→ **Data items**
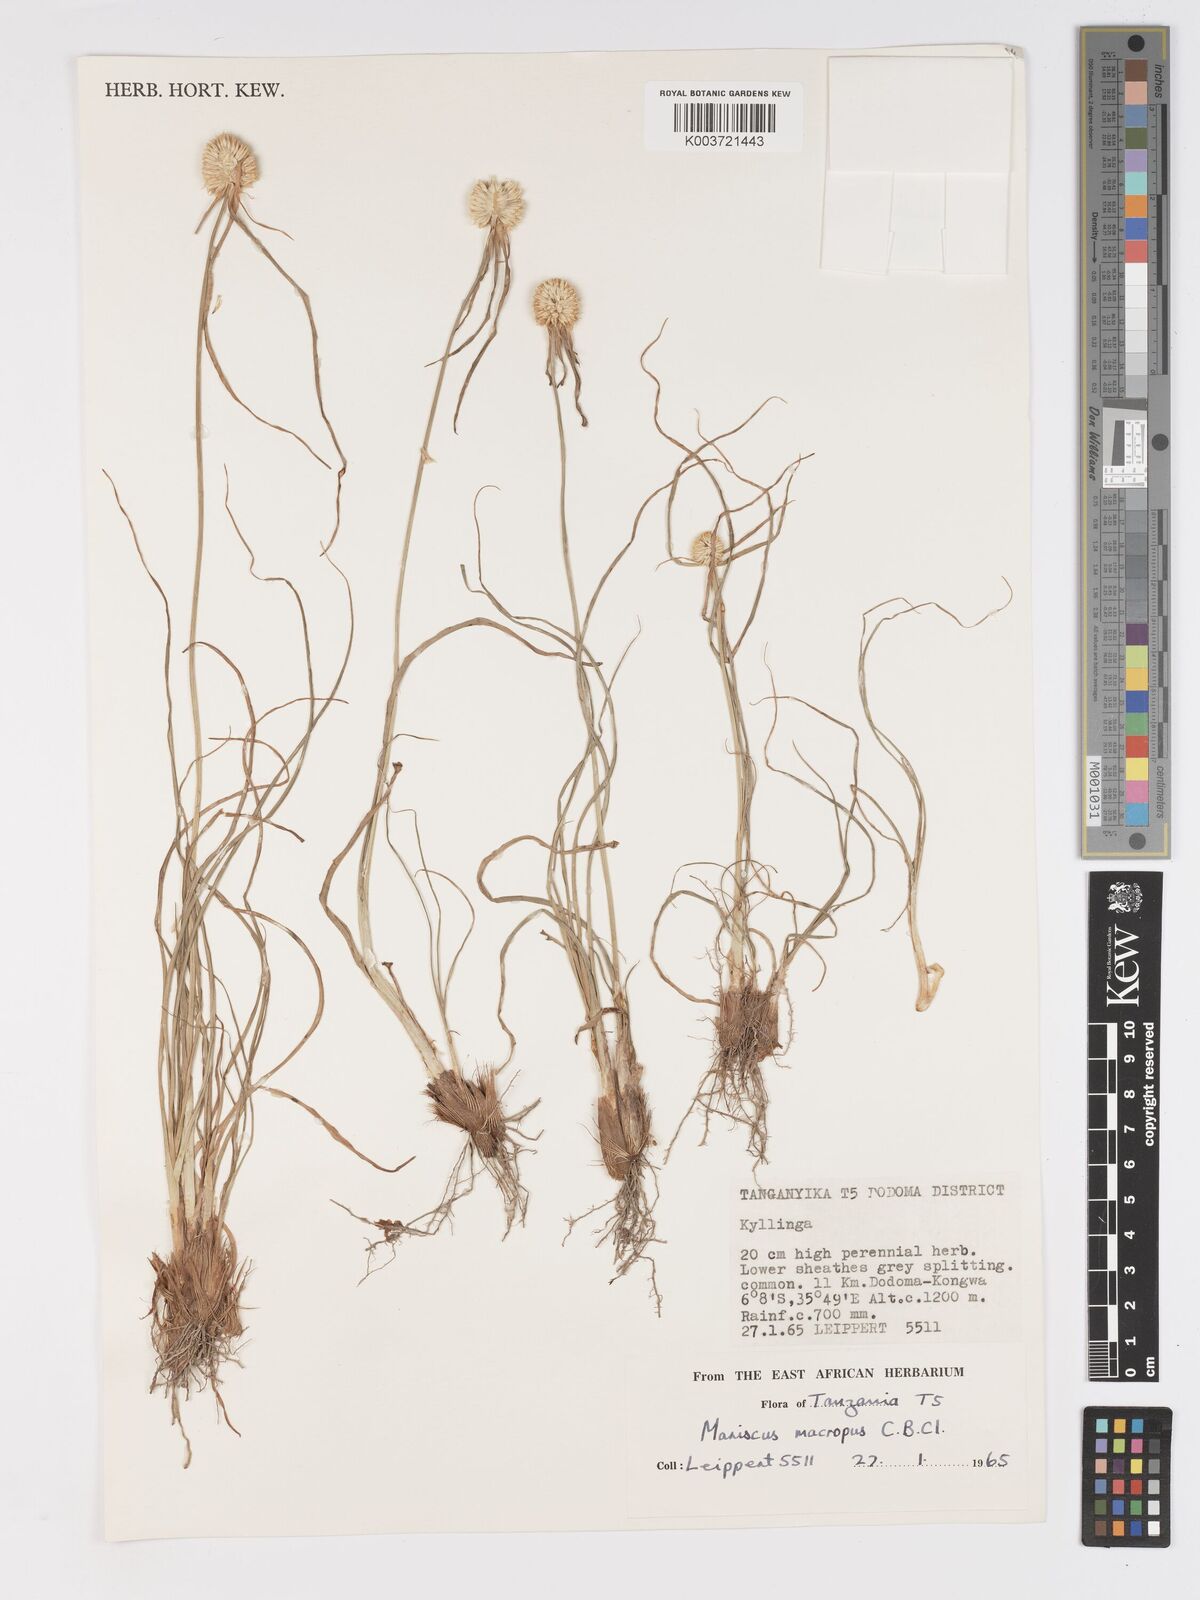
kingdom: Plantae
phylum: Tracheophyta
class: Liliopsida
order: Poales
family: Cyperaceae
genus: Cyperus
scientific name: Cyperus mollipes
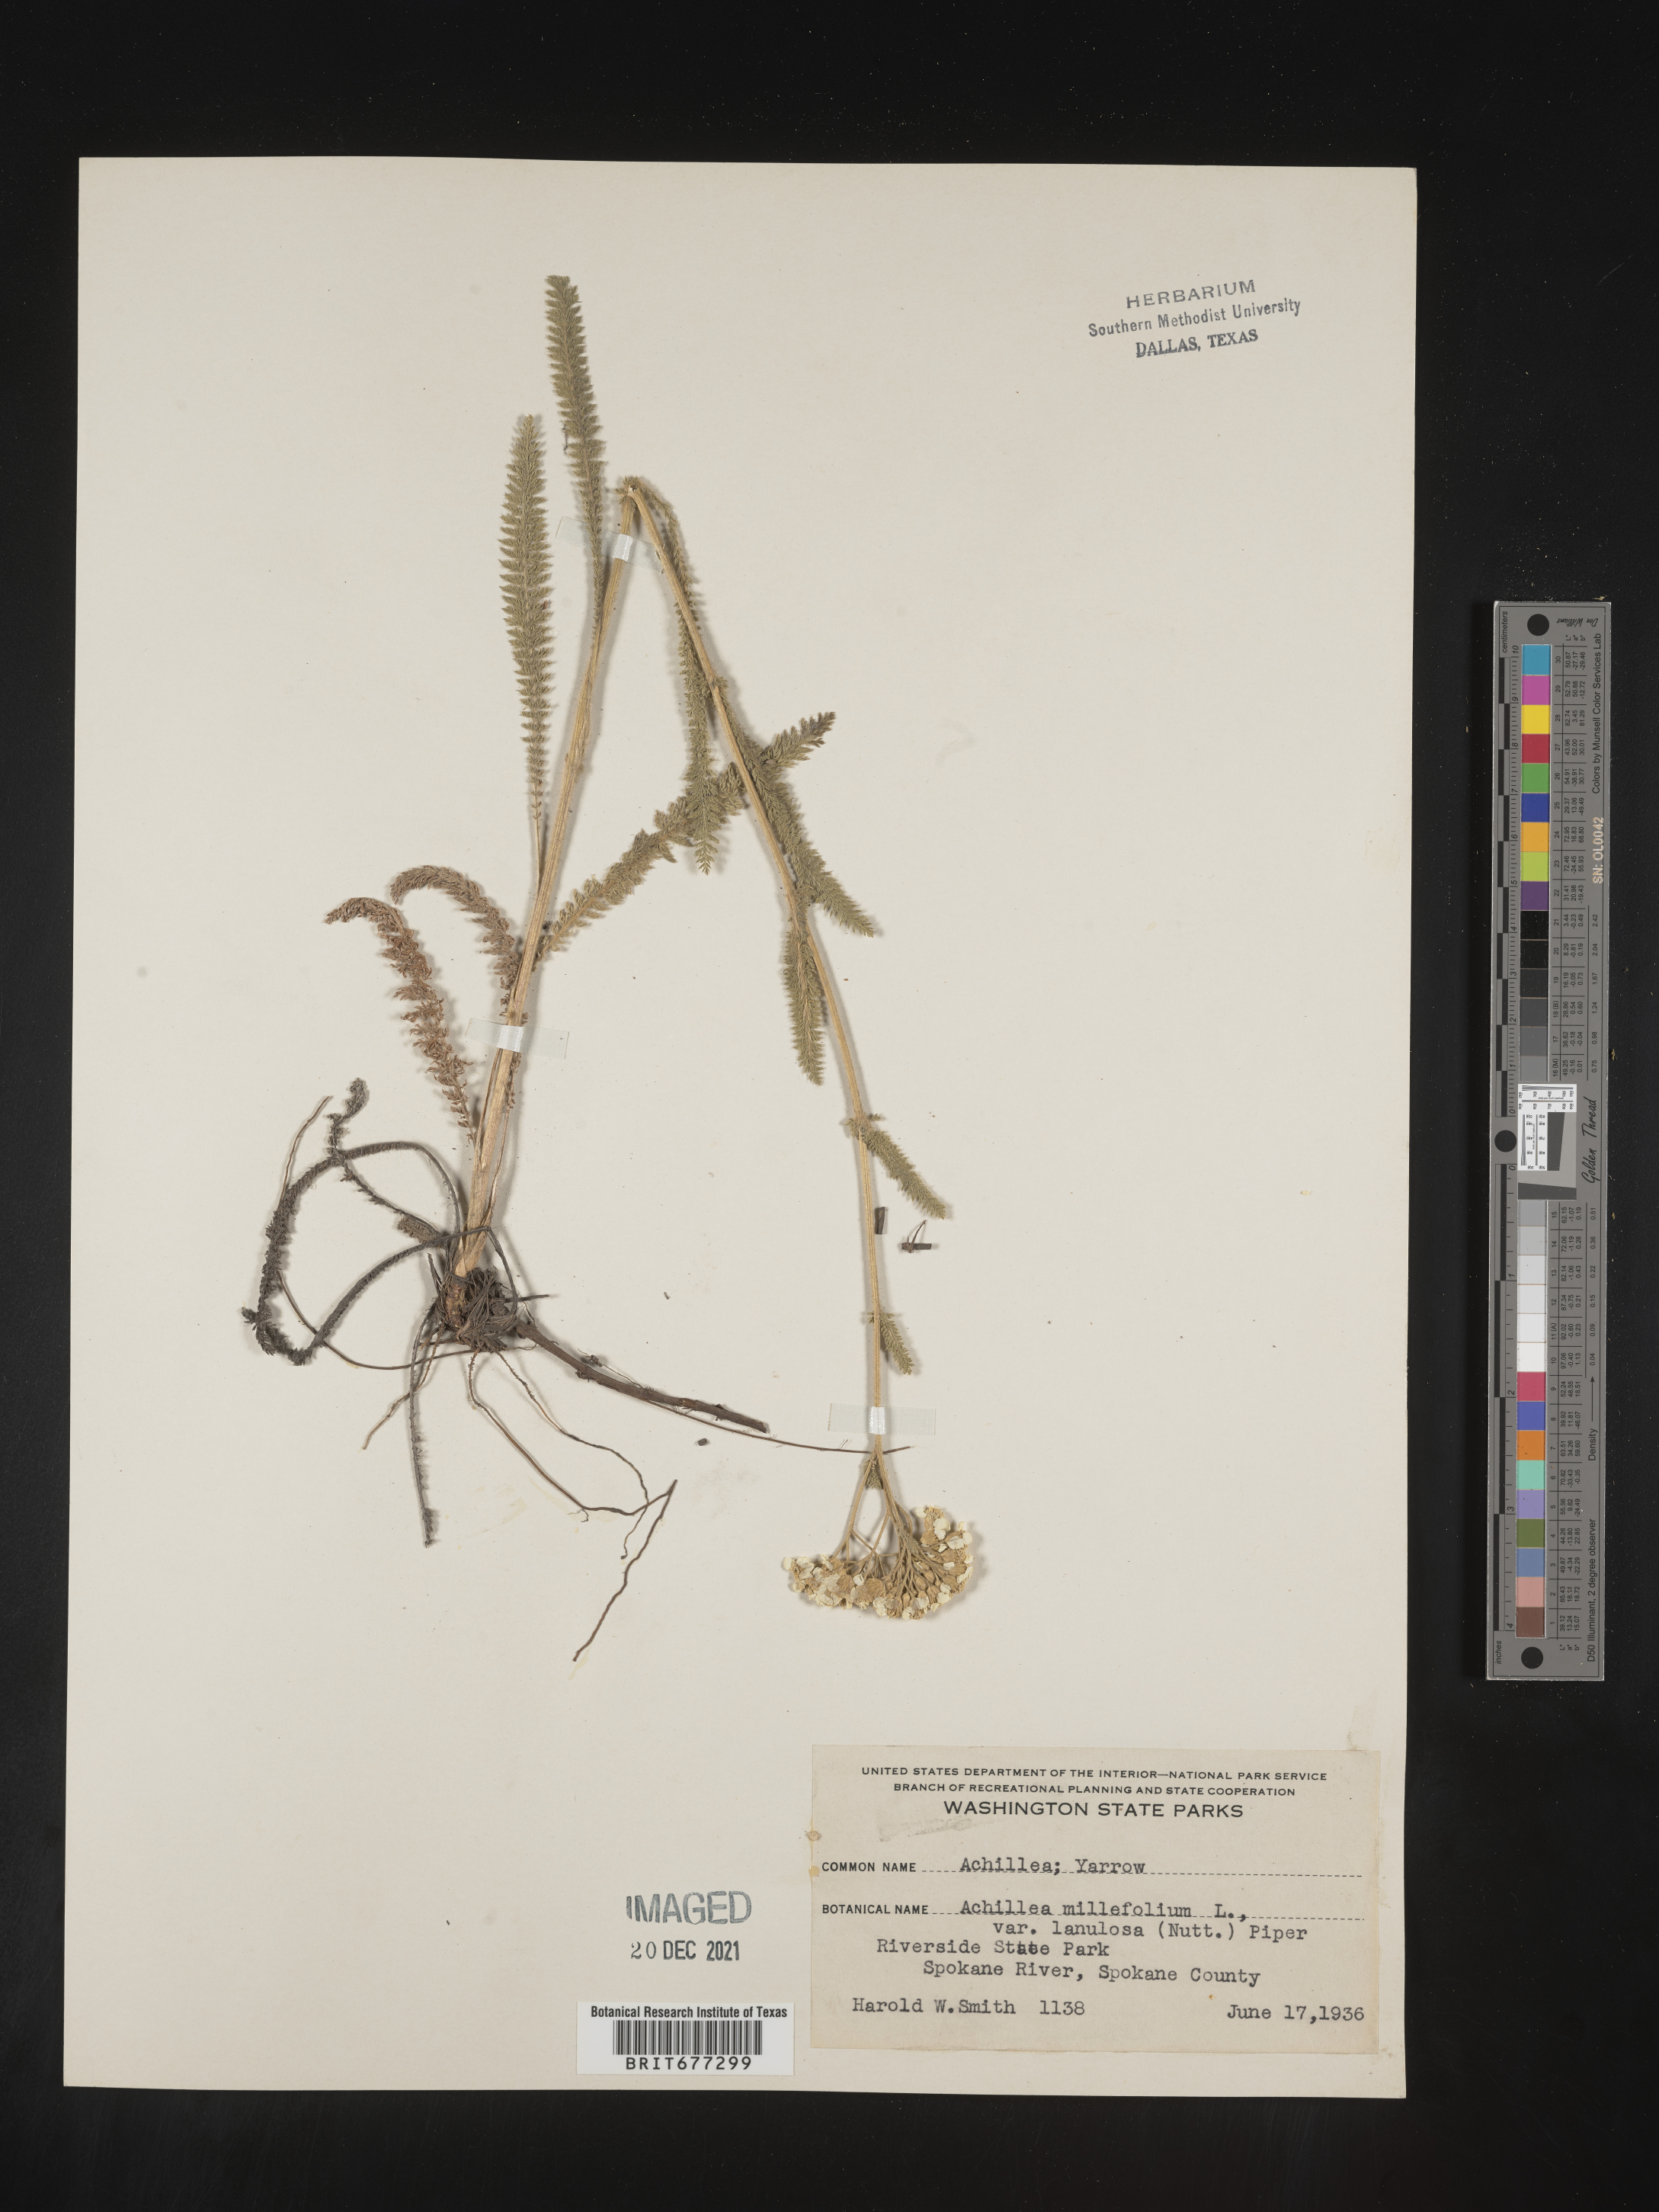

→ **WRITTEN INSTRUCTION**
Return, word for word, each line of text that accompanies the records above, leaving out the pictures.

→ **SOLVED EXERCISE**
kingdom: Plantae
phylum: Tracheophyta
class: Liliopsida
order: Poales
family: Cyperaceae
genus: Cyperus
scientific name: Cyperus mollipes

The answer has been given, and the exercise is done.